Format every line of the items below as a numbered list, omitting any blank lines.

[Recorded data]
──────

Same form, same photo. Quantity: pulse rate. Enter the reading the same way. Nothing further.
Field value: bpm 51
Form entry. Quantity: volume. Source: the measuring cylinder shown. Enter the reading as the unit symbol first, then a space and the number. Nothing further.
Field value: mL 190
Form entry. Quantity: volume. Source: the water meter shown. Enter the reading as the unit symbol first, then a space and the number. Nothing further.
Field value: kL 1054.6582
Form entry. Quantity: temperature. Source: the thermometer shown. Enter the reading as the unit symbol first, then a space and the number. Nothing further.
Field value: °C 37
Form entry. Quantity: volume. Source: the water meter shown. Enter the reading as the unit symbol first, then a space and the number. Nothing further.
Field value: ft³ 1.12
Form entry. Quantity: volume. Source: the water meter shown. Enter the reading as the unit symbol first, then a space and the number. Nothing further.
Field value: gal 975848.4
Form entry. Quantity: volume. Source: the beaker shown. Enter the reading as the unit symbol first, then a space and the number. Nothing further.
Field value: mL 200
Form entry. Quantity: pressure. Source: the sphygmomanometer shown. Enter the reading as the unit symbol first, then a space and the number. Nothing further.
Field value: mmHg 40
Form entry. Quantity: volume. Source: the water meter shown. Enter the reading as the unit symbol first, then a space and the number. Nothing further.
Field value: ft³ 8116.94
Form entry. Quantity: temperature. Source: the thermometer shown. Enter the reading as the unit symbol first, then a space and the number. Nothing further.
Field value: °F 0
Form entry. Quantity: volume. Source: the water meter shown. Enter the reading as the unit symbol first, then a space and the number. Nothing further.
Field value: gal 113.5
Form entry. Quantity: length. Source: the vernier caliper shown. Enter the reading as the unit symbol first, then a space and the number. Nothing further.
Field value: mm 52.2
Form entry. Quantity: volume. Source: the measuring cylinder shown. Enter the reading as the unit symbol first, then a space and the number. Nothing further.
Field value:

──────

▶ **Exercise response**:
1. Same form, same photo. Quantity: pulse rate. Enter the reading the same way. Nothing further.
2. Field value: bpm 51
3. Form entry. Quantity: volume. Source: the measuring cylinder shown. Enter the reading as the unit symbol first, then a space and the number. Nothing further.
4. Field value: mL 190
5. Form entry. Quantity: volume. Source: the water meter shown. Enter the reading as the unit symbol first, then a space and the number. Nothing further.
6. Field value: kL 1054.6582
7. Form entry. Quantity: temperature. Source: the thermometer shown. Enter the reading as the unit symbol first, then a space and the number. Nothing further.
8. Field value: °C 37
9. Form entry. Quantity: volume. Source: the water meter shown. Enter the reading as the unit symbol first, then a space and the number. Nothing further.
10. Field value: ft³ 1.12
11. Form entry. Quantity: volume. Source: the water meter shown. Enter the reading as the unit symbol first, then a space and the number. Nothing further.
12. Field value: gal 975848.4
13. Form entry. Quantity: volume. Source: the beaker shown. Enter the reading as the unit symbol first, then a space and the number. Nothing further.
14. Field value: mL 200
15. Form entry. Quantity: pressure. Source: the sphygmomanometer shown. Enter the reading as the unit symbol first, then a space and the number. Nothing further.
16. Field value: mmHg 40
17. Form entry. Quantity: volume. Source: the water meter shown. Enter the reading as the unit symbol first, then a space and the number. Nothing further.
18. Field value: ft³ 8116.94
19. Form entry. Quantity: temperature. Source: the thermometer shown. Enter the reading as the unit symbol first, then a space and the number. Nothing further.
20. Field value: °F 0
21. Form entry. Quantity: volume. Source: the water meter shown. Enter the reading as the unit symbol first, then a space and the number. Nothing further.
22. Field value: gal 113.5
23. Form entry. Quantity: length. Source: the vernier caliper shown. Enter the reading as the unit symbol first, then a space and the number. Nothing further.
24. Field value: mm 52.2
25. Form entry. Quantity: volume. Source: the measuring cylinder shown. Enter the reading as the unit symbol first, then a space and the number. Nothing further.
26. Field value:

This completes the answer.